I guess if a sufficient force of irrational fundamentalists begins to gather, it's only natural for a counter-force of rational atheists to counter-gather. Yin-Yang and all that.
0 Replies
 
tinygiraffe
 
  1  
Reply Fri 28 Sep, 2007 11:20 pm
Re: Religious extremism boosts ranks of atheists
rosborne979 wrote:
I guess if a sufficient force of irrational fundamentalists begins to gather, it's only natural for a counter-force of rational atheists to counter-gather. Yin-Yang and all that.

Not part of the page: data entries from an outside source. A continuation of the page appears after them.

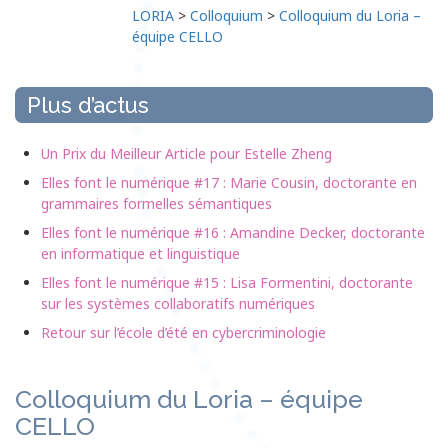
LORIA
>
Colloquium
>
Colloquium du Loria –
équipe CELLO
Plus d’actus
Un Prix du Meilleur Article pour Estelle Zheng
Elles font le numérique #17 : Marie Cousin, doctorante en
grammaires formelles sémantiques
Elles font le numérique #16 : Amandine Decker, doctorante
en informatique et linguistique
Elles font le numérique #15 : Lisa Formentini, doctorante
sur les systèmes collaboratifs numériques
Retour sur l’école d’été en cybercriminologie
Colloquium du Loria – équipe
CELLO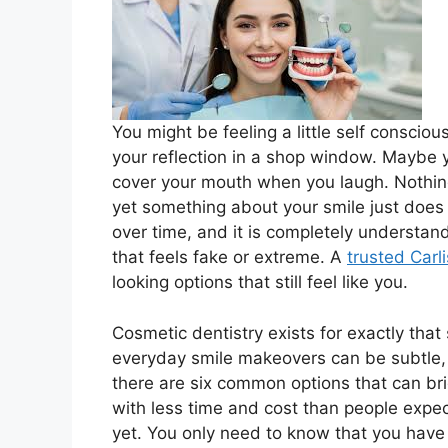
You might be feeling a little self conscio
your reflection in a shop window. Maybe y
cover your mouth when you laugh. Nothing
yet something about your smile just does n
over time, and it is completely understa
that feels fake or extreme. A
trusted Carli
looking options that still feel like you.
Cosmetic dentistry exists for exactly that
everyday smile makeovers can be subtle, sa
there are six common options that can brig
with less time and cost than people expec
yet. You only need to know that you have 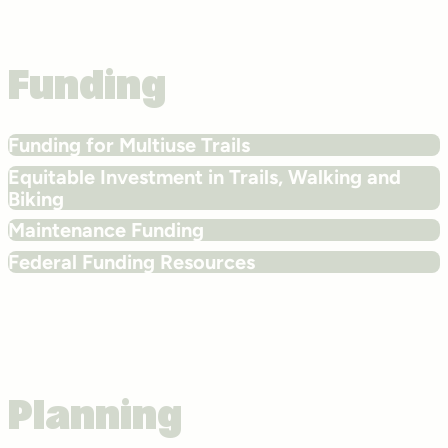
Funding
Funding for Multiuse Trails
Equitable Investment in Trails, Walking and
Biking
Maintenance Funding
Federal Funding Resources
Planning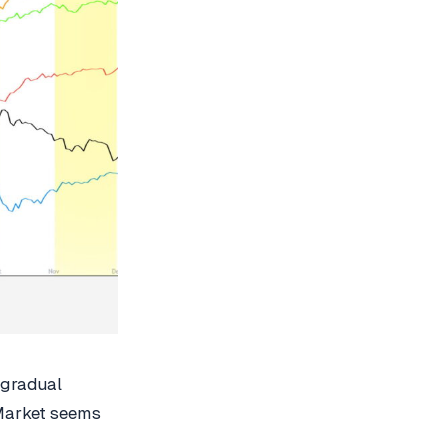
 gradual
 Market seems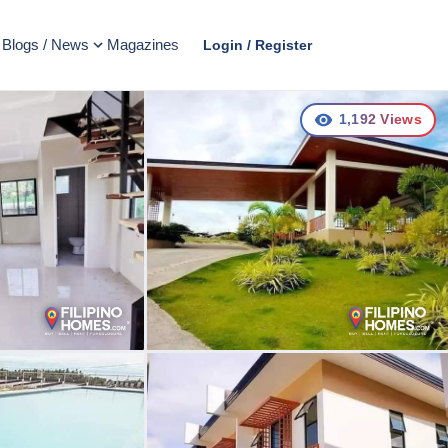
Blogs / News
Magazines
Login / Register
1,192
Views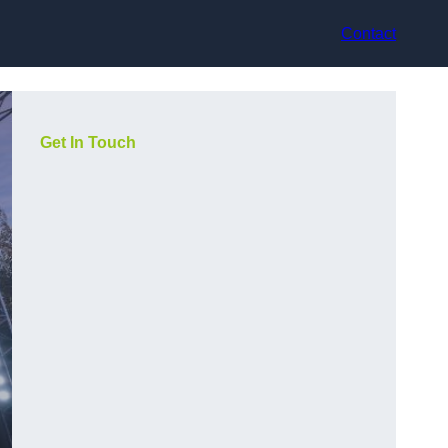
Contact
Get In Touch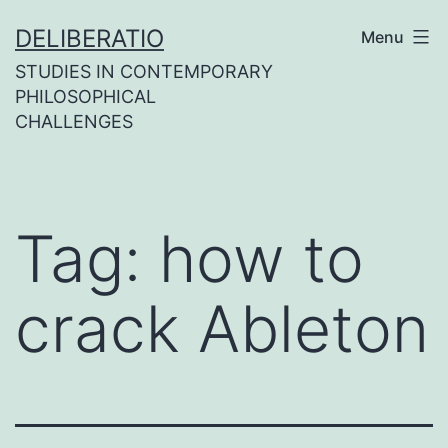
Skip
DELIBERATIO
Menu
to
STUDIES IN CONTEMPORARY
content
PHILOSOPHICAL
CHALLENGES
Tag:
how to
crack Ableton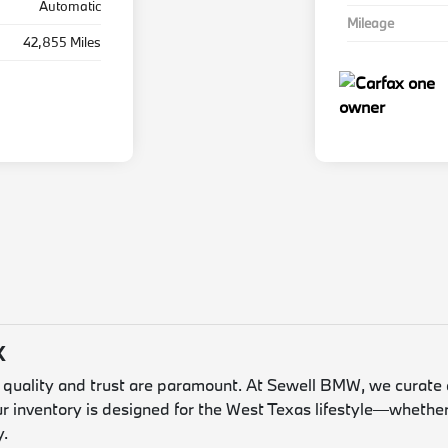
Automatic
Mileage
42,855 Miles
X
, quality and trust are paramount. At Sewell BMW, we curate 
ur inventory is designed for the West Texas lifestyle—whether
y.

at first, it might be a bit frightening, even repulsive, to think we might all be so intimately linked.
0 Replies
 
ossobuco
 
  1  
Reply Fri 28 Sep, 2007 11:37 pm
I suspect agnostics and atheists (me, waves) are not very much joiners. That might be interesting to research, for someone besides myself. Perhaps that's been studied already (and it might be a chicken and egg phenomenon). It might vary in the US and elsewhere. Or in regions of the US. Saying that, I've joined some efforts on occasion, and may yet again.
0 Replies
 
ossobuco
 
  1  
Reply Fri 28 Sep, 2007 11:43 pm
(I posted without reading everything else but the first post, back tomorrow).
0 Replies
 
BumbleBeeBoogie
 
  1  
Reply Wed 13 Feb, 2008 10:53 am
0 Replies
 
rosborne979
 
  1  
Reply Wed 13 Feb, 2008 11:41 am
I find myself in Austin Texas on a business trip today, and to my surprise, what do I see on local access TV but an Atheist TV show.

http://www.atheist-community.org

It's two guys sitting at a table taking phone calls and fielding questions on atheism and religion. We don't even have this up near Boston. Maybe I shouldn't be surprised, but I was.